To: Wyätt Gwyön who wrote (35638)11/29/2000 10:48:21 AM
From: Bruce Brown  Respond to of 54805
 
Mucho,

Marketplayer.com is a nice look at historical trading prices in comparison to the forward earnings estimates. I like it because it gives a 'visual' of the CAP which is all so important for our gorillas. Here's Cisco as an example and what the share price has traded in relationship in its history (click on the link and scroll down to the chart):

marketplayer.com

Keep in mind, that the CAP being awarded in later years certainly gives more of a 'visual' than in the early days when the original gorilla game and royalty games were on that Cisco eventually emerged as the leader.

BB



To: Wyätt Gwyön who wrote (35638)11/29/2000 3:20:25 PM
From: EnricoPalazzo  Respond to of 54805
 
Thats because few people can estimate that far out with any precision. One of the many keys to Buffett's success is his ability to forecast FCF over a decade into the future.

I wouldn't put much stock in my ability to forecast earnings into the future, but like many of the thread regulars, I'm confident that analysts' long-term forecasts are overly conservative when it comes to Gorillas. I don't know why, as I've never worked on Wall Street.
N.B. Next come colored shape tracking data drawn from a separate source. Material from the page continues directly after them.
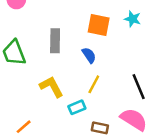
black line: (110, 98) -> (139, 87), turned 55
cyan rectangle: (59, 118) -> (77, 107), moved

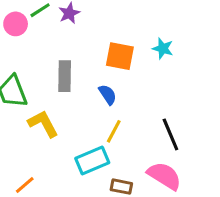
yellow L-shape: (51, 87) -> (43, 124), moved
cyan rectangle: (77, 107) -> (92, 160), size x1.5

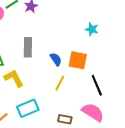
orange square: (120, 56) -> (78, 60), moved
cyan rectangle: (92, 160) -> (28, 108), moved

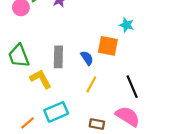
gray rectangle: (28, 47) -> (58, 57), moved
orange square: (78, 60) -> (108, 46), moved

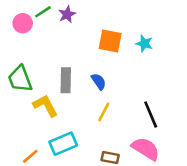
orange square: (108, 46) -> (110, 41), moved

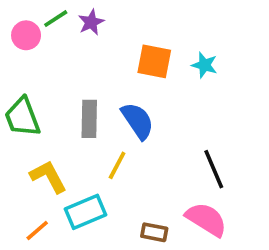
blue semicircle: (99, 82) -> (138, 121), size x1.5
yellow L-shape: (45, 106) -> (48, 177), moved
yellow line: (104, 112) -> (117, 165), moved

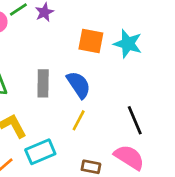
cyan star: (204, 65) -> (128, 44), size x1.5
yellow line: (117, 165) -> (79, 120), moved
I imagine that analysts generally lack the courage to project high, sustainable FCF growth rates when this flies in the face of the prevailing valuation. Presumably, upgrades, downgrades and revised projections are trailing indicators.

Without knowing the facts, I'll bet that analysts are currently saying that JNPR's long-term growth rates will be very high (now that their market cap requires this), but that very few dared suggest this back when their market cap implied a more reasonable earnings rate.

At any rate, Eric, I think we'd all love to hear what you're basing these projections on.